🤝 SalaryNegotiationArena

title	emoji	colorFrom	colorTo	sdk	sdk_version	app_file	pinned	license
SalaryNegotiationArena	🤝	blue	green	gradio	4.20.0	app.py	false	mit

🤝 SalaryNegotiationArena

OpenEnv Hackathon SF — Self-Improvement (Statement 4) + Snorkel AI

An RL environment where LLM agents learn to negotiate salary packages against 5 simulated hiring experts with hidden priorities that shift over time.

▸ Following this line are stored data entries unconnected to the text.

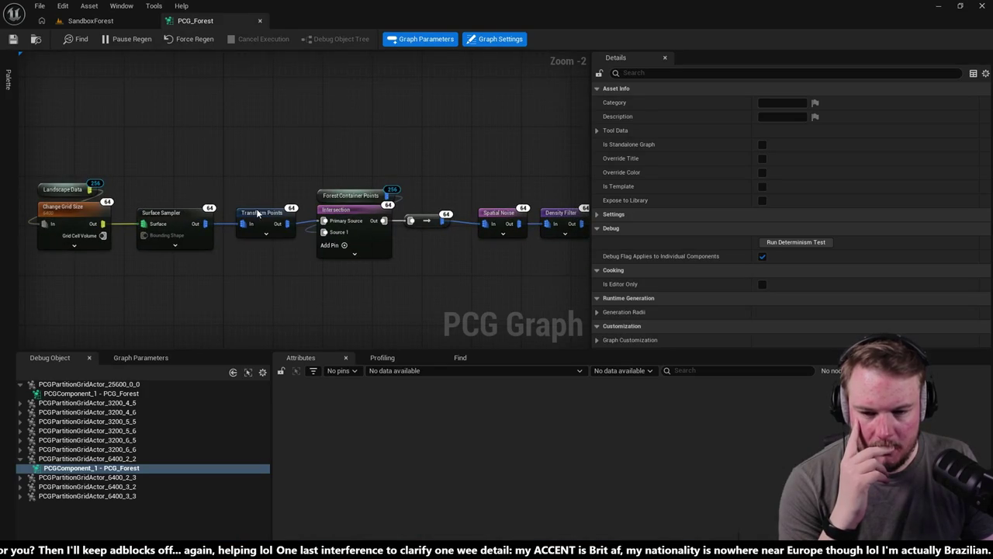
{"action": "left_click", "coordinate": [258, 213]}
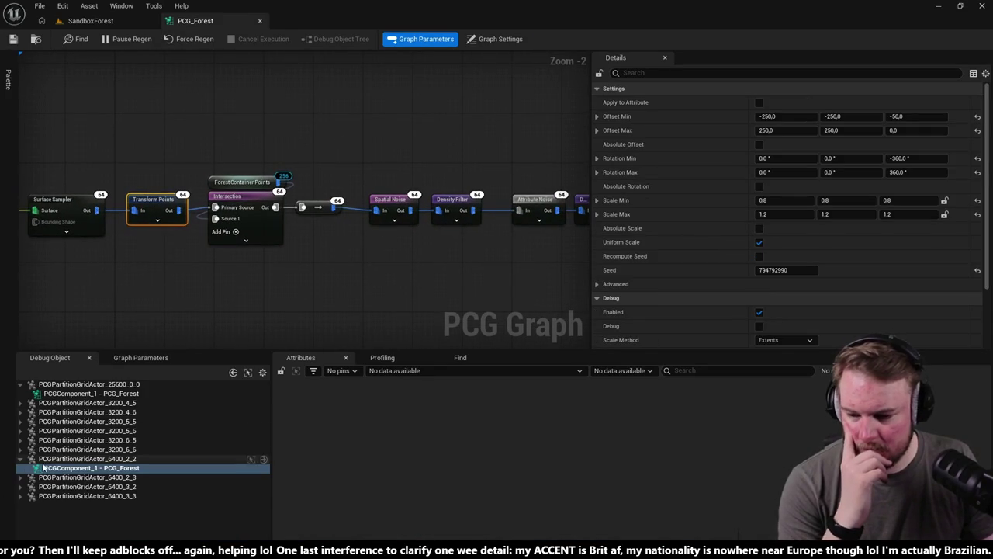
{"action": "key", "text": "a"}
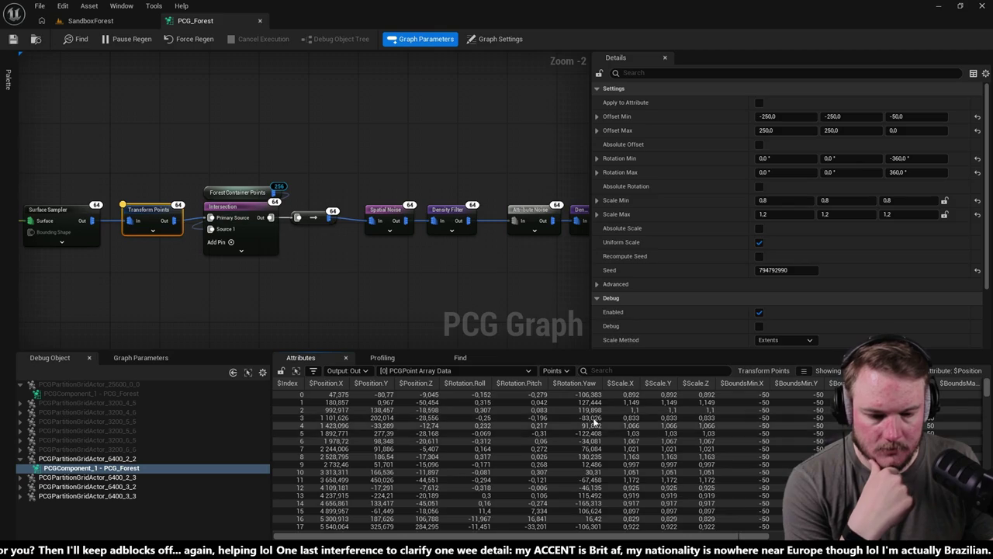
- Sort the Attributes table by $Rotation.Yaw
{"action": "left_click", "coordinate": [591, 384]}
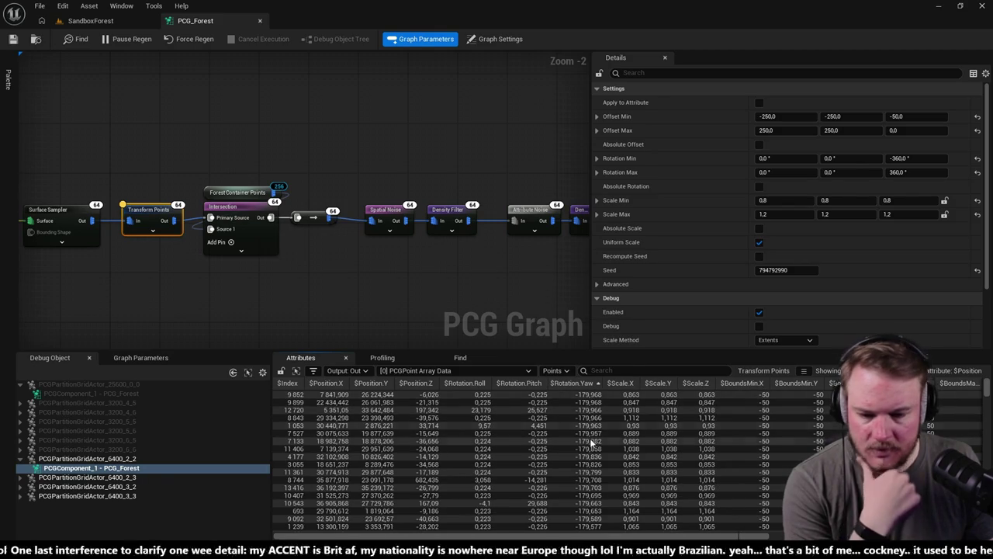
{"action": "scroll", "coordinate": [597, 479], "scroll_direction": "down", "scroll_amount": 1}
{"action": "scroll", "coordinate": [597, 480], "scroll_direction": "up", "scroll_amount": 1}
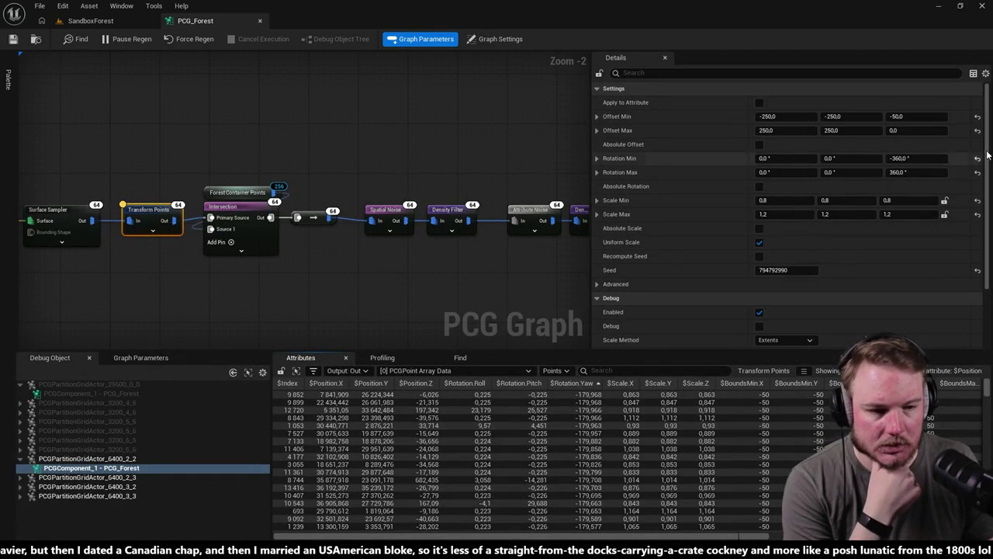
- Set Transform Points' Rotation Min Z to 0
{"action": "left_click", "coordinate": [915, 159]}
{"action": "type", "text": "0"}
{"action": "key", "text": "Return"}
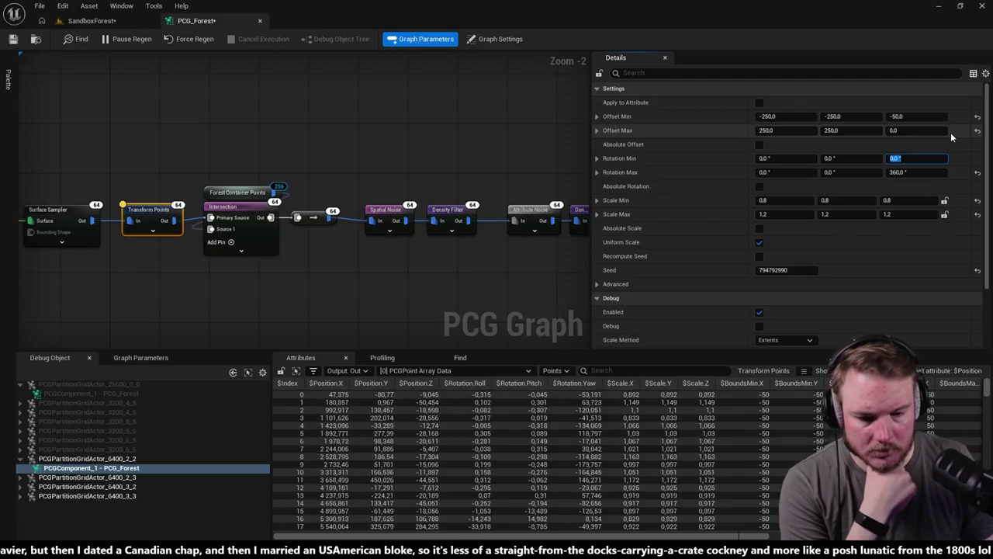
{"action": "left_click", "coordinate": [589, 383]}
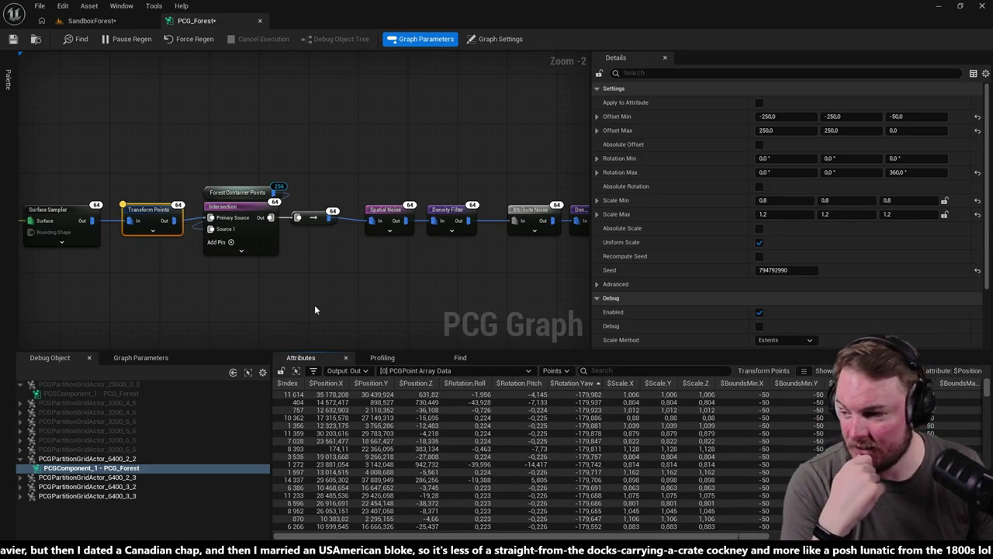
- Select the Spatial Noise and Density Filter nodes to show their Debug settings in Details
{"action": "left_click_drag", "start_coordinate": [342, 300], "coordinate": [249, 289]}
{"action": "left_click_drag", "start_coordinate": [293, 168], "coordinate": [535, 235]}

Live App : https://huggingface.co/spaces/yashj2110/negotiation-arena-v2 Model : https://huggingface.co/yashj2110/salary-negotiation-qwen-1.5b

Metrics: Training Metrics Result

Training Loss Curve & Baseline vs GRPO Comparison

Reward System: 3-Component Formula

Total Reward = 0.2 × Format + 0.5 × Negotiation + 0.3 × Deal Quality

Component	Weight	What it measures	Score
Format	20%	Valid action type (propose, counter, accept, reject, walk_away)	1.0 valid, 0.0 invalid
Negotiation	50%	Outcome quality — deal terms vs baseline ($140k, 2.5%, 90 days)	+1.0 above baseline, +0.5 at baseline, -1.0 no deal, +0.2 early close bonus, -0.1 per turn
Deal Quality	30%	Snorkel-weighted utility across 4 labeling profiles	+0.3 if utility ≥ 0.5, else 0.0

Deal Quality: Snorkel-Weighted Labeling Profiles

Each profile is a different "judge" evaluating the same deal with different priorities:

Profile	Salary Weight	Equity Weight	Start Date Weight	Prioritizes
Balanced	0.4	0.3	0.3	Equal mix
Cash-heavy	0.7	0.1	0.2	Maximize salary
Equity-heavy	0.2	0.6	0.2	Maximize equity
Fast-start	0.2	0.2	0.6	Start ASAP

Example: Deal closes at $150k salary, 3% equity, start in 30 days.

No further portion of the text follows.